# Color Code On USB micro???



## vos (Apr 1, 2010)

I would plug it in and use a dmm and see which two are +5vdc and ground. Then use a normal usb wiring diagram and see if any of the outer colors mach.


----------



## HARRY304E (Sep 15, 2010)

leestover said:


> So I have this USB micro cable I just snipped and I noticed something odd. Instead of the standard Red, Black, White, Green wires there's Red(pink?), Yellow, White, and light green. Anyone know what role each of these colors are assigned? I can't find anything about it online. And unfortunately the manufacturer is unknown.


 Click this link it may help..http://www.accesscomms.com.au/reference/usb.htm

Welcome to the forum


----------



## guest (Feb 21, 2009)

leestover said:


> So I have this USB micro cable I just snipped and I noticed something odd. Instead of the standard Red, Black, White, Green wires there's Red(pink?), Yellow, White, and light green. Anyone know what role each of these colors are assigned? I can't find anything about it online. And unfortunately the manufacturer is unknown.

* _EXERCISE REQUIREMENTS_
Resume the forum thread on USB micro cable wire colors from the point where it stops.

* _SUPPLIED MATERIAL_
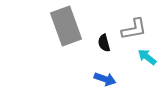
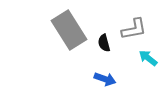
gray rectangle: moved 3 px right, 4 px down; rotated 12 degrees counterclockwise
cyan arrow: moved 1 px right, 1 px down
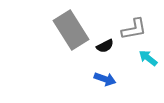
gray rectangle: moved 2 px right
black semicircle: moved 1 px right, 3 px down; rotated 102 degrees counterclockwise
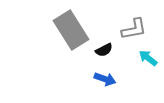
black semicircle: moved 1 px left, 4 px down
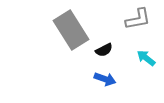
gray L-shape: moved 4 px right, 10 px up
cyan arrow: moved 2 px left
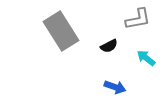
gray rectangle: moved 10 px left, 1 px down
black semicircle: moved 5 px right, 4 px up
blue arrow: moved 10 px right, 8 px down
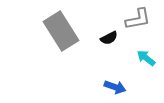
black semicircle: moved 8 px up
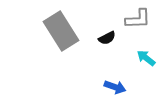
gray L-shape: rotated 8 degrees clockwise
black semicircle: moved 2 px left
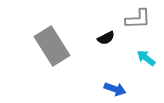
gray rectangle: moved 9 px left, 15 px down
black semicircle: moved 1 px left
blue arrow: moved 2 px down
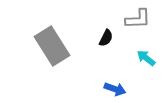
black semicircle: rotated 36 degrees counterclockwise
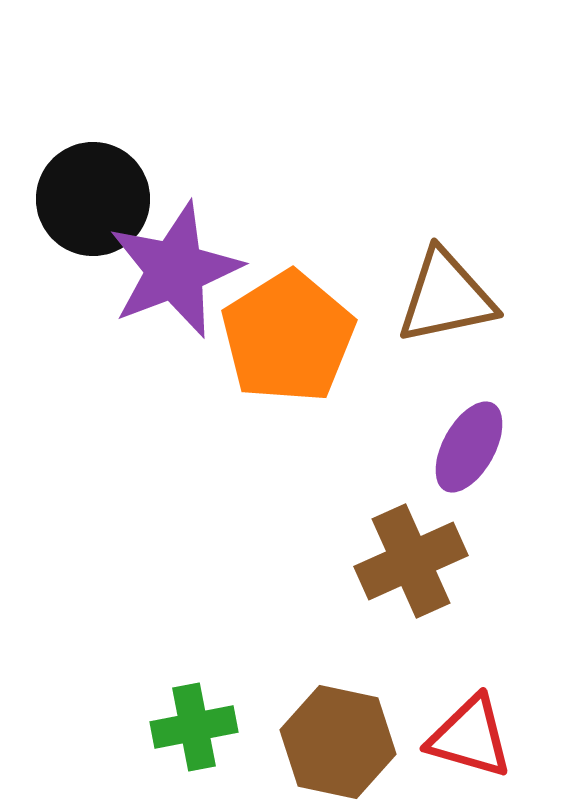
==
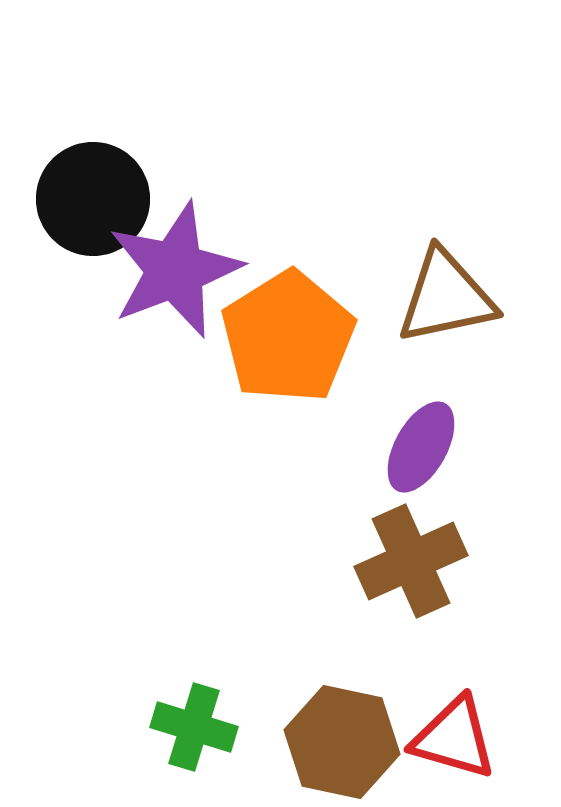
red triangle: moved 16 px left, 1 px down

* _RESULT OF THE TASK_
Also bear in mind that in a molded cable assembly where both ends are prewired the manufacturer could use whatever colors they want, as long as the terminations are correct and the wire characteristics meet spec. (Impedance, capacitance, current carrying, shielding, etc.) 

I have had to cut up premade parallel data cables (DB25) and they have all had different wire color standards.


----------



## leestover (Dec 12, 2010)

Thanks guys. I used a spec of a USB pin layout and matched it up to the wires using a cont. tester.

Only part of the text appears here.